WHAT NEEDS TO BE DONE
What lines in this listing contain the string "right"? Report each one by copying it.

START INFORMATION SHOWN

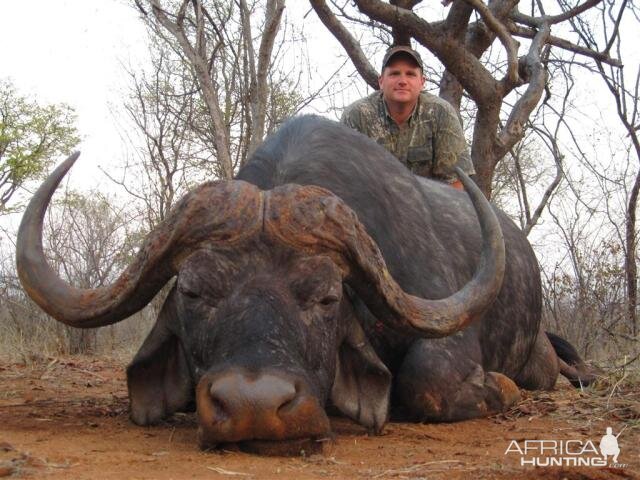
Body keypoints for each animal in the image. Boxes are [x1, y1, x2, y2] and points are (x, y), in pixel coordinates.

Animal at [17, 115, 592, 454]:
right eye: (194, 292)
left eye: (327, 297)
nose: (254, 406)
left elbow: (425, 381)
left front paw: (503, 388)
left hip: (537, 359)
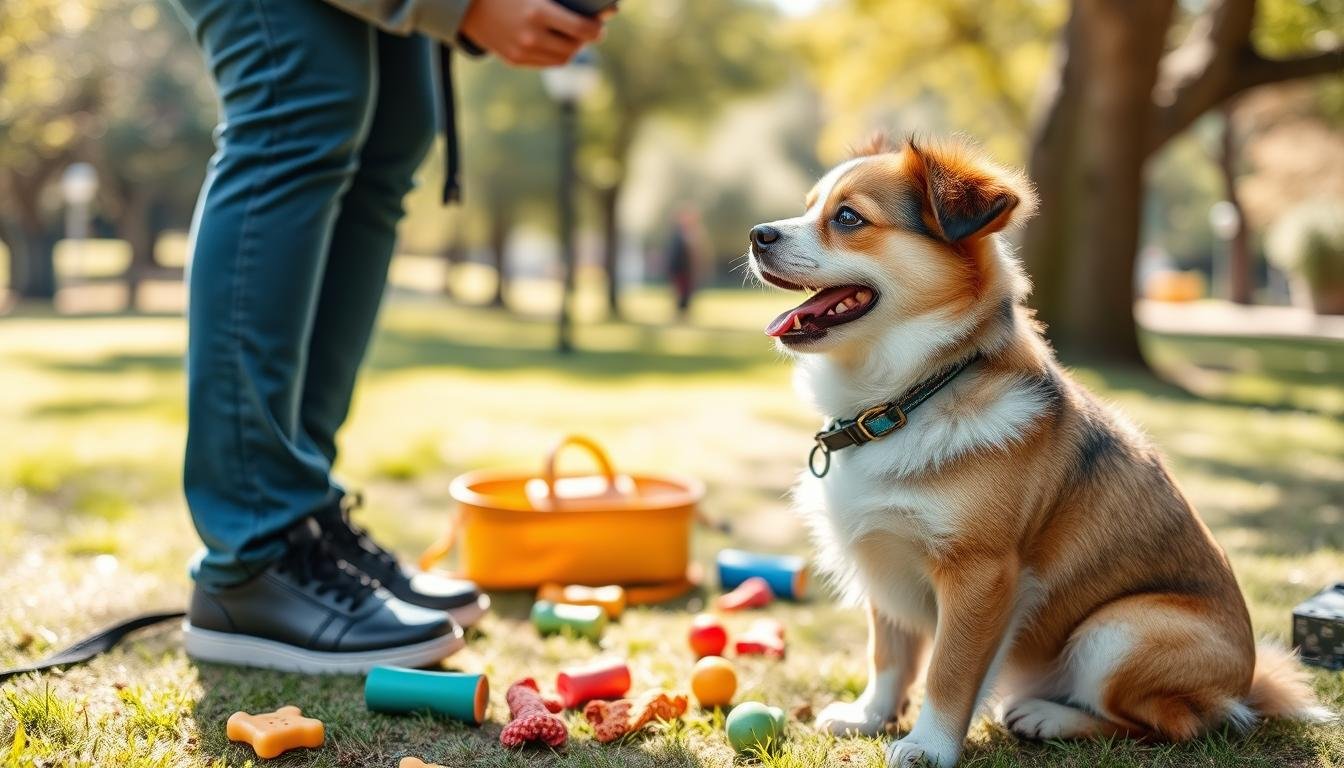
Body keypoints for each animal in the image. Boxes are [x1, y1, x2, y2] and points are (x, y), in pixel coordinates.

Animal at [747, 135, 1333, 763]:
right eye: (808, 207)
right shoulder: (883, 558)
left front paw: (928, 745)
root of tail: (1246, 687)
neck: (909, 397)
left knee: (1167, 724)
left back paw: (1049, 717)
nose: (757, 234)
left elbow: (946, 671)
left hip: (1120, 631)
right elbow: (889, 654)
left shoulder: (980, 575)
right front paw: (871, 715)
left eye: (848, 218)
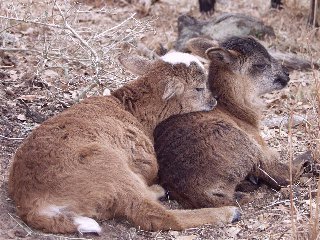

END INFORMATION SHOWN

TASK ANSWER
right eye: (194, 292)
right eye: (808, 207)
right shoulder: (883, 558)
right elbow: (889, 654)
right front paw: (871, 715)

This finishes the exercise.